We often say we are being smothered with so many protections thrown on us. In general I think it would be very hard to have hotels and businesses and national parks/zoos/attractions foresee every single harm that may come our way. We as humans have to be diligent and use our own common sense more than we do.

MJ
 
A relatively low railing isn't really all that unusual. It's pretty common at many indoor and outdoor shopping malls. However, I think they tend to be higher and are typically glass. Just recently I was somewhere with my kid, who stuck a hand through a railing next to some stairs. My kid didn't try to climb the rail, and in any case the spacing between the rail was adequate to keep a kid from falling through. I thought that perhaps this Anaheim incident was like the Golden Gate Bridge case where a kid slipped through a 9-inch crack between the railing and the walkway. They've tightened it up with cables pulled taught.

http://www.sfgate.com/news/article/PAGE-ONE-Girl-2-Dies-In-Fall-From-Gate-2788651.php

However, that's nothing compared to some of the stuff I've seen overseas. I've visited China and had an emergency stay in a budget hotel. They had no elevators, and the staircase had gaps where an adult could fall through. The design was basically something that wouldn't meet any building code in the US, or perhaps someone got bribed to ignore an obvious hazard.
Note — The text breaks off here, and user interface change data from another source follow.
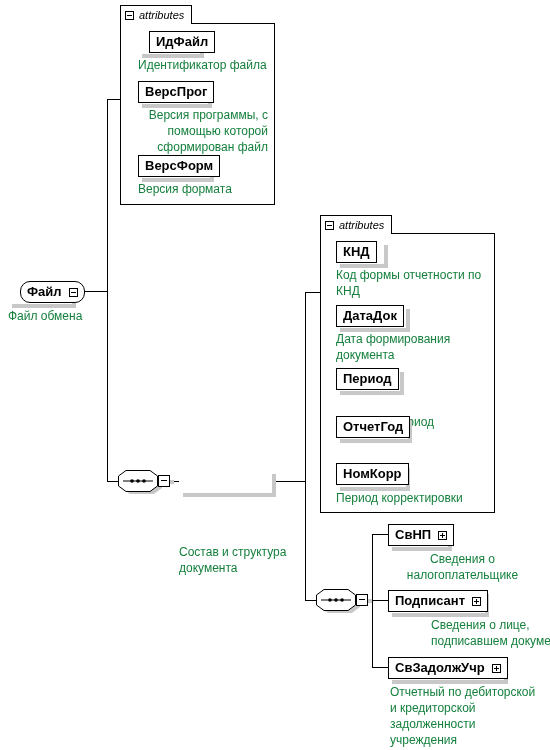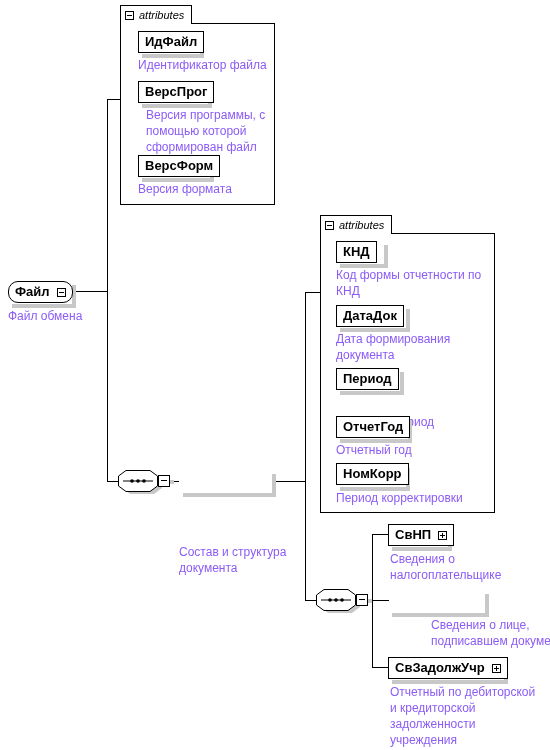--- a/index.html
+++ b/index.html
@@ -197,7 +197,7 @@
 
   <div class="node-shadow" style="left:142px; top:54px; width:62px; height:4px;"></div>
   <div class="node-shadow" style="left:200px; top:35px; width:4px; height:21px;"></div>
-  <div class="node" style="left:138px; top:31px;">
+  <div class="node" style="left:149px; top:31px;">
     <span class="nlabel">ИдФайл</span>
   </div>
   <div class="doc" style="left:138px; top:57px; width:135px;">Идентификатор файла</div>

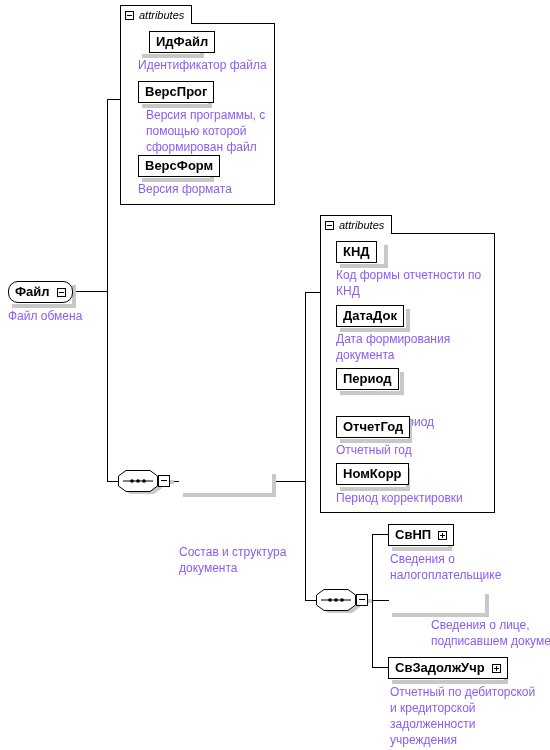--- a/index.html
+++ b/index.html
@@ -146,7 +146,7 @@
   .doc {
     position: absolute;
     font-size: 12px;
-    color: #8b5cf6;
+    color: #15803d;
     line-height: 16px;
     font-family: "Liberation Sans", sans-serif;
     white-space: pre-line;

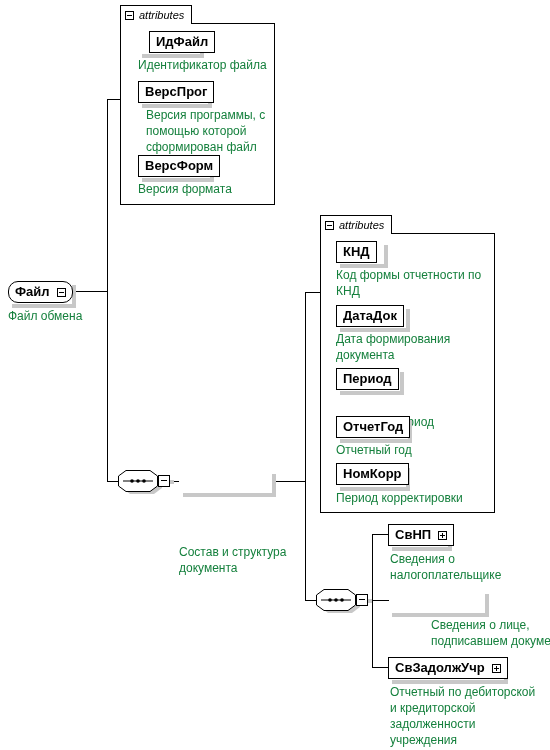--- a/index.html
+++ b/index.html
@@ -207,7 +207,7 @@
   <div class="node" style="left:138px; top:81px;">
     <span class="nlabel">ВерсПрог</span>
   </div>
-  <div class="doc" style="left:146px; top:107px; width:130px;">Версия программы, с
+  <div class="doc" style="left:138px; top:107px; width:130px;text-align:right;">Версия программы, с
 помощью которой
 сформирован файл</div>
 

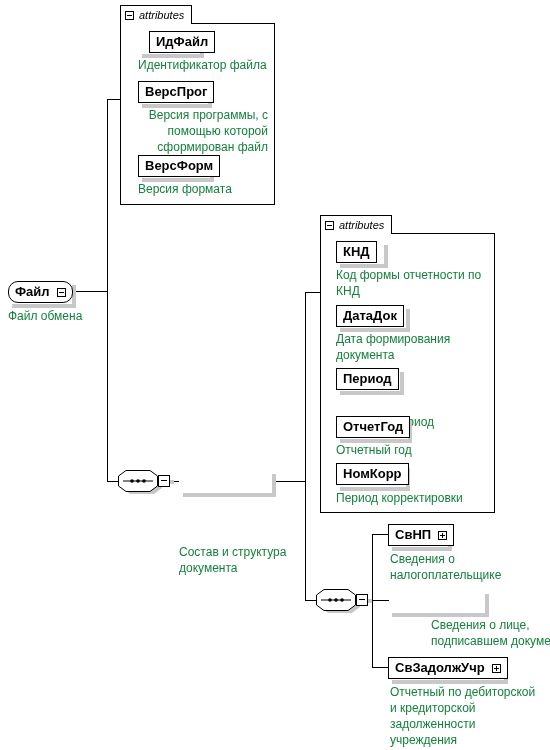--- a/index.html
+++ b/index.html
@@ -180,7 +180,7 @@
 
   <div class="node-shadow" style="left:12px; top:304px; width:64px; height:4px;"></div>
   <div class="node-shadow" style="left:72px; top:285px; width:4px; height:21px;"></div>
-  <div class="node" style="left:8px; top:281px;border-radius:10px;">
+  <div class="node" style="left:20px; top:281px;border-radius:10px;">
     <span class="nlabel">Файл</span>
     <span class="toggle"></span>
   </div>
I've actually taken my child to places where there were obvious risks of falling. However, there's an absolute fear that something could go wrong, so parents are always hyper-vigilant of where a child is.
 
It's an atrium.

atrium.jpg

Thank you. I'm a very visual person so I need to see pictures of these things. Plus I haven't seen a hotel with this kind of set up in ages. Like probably not since the '90s. Granted I don't stay in many hotels.... We had one like this in town here. It was originally a Holiday Inn so I wasn't as tall. It got run down (not up to code, invested with bed bugs!), the owners skipped town, it sat vacant for years, then was demolished. The hotel I staid at last month was a little like this, but backwards. Each room had a picture window that looked out into the atrium/lobby. Then the walkways were normal, indoor hotel hallways. Much safer that way! This set up just looks like on big liability issue. :scared:

Here is the victim, Stephanie Martinez. Her family is from Las Vegas. It is gut wrenching to know this photo was likely taken during the stay at the hotel.

disney22n-2-web.jpg

What a cutie! :sad: I hope that at least this tragedy occurred after their trip to Disneyland. Because then the parents would at least have those happy memories.

sailorstitch
 
When my kids were little, balconies made me very nervous. My boys were climbers, so I couldn't take my eyes off of them around a balcony. One time at home, I turned around and my toddler was standing on the dining room table. Another time he was playing in the backyard and was climbing the fence around the pool.

They really should put some plexiglass or netting of some type to prevent a child from slipping through the bars, if that's what happened.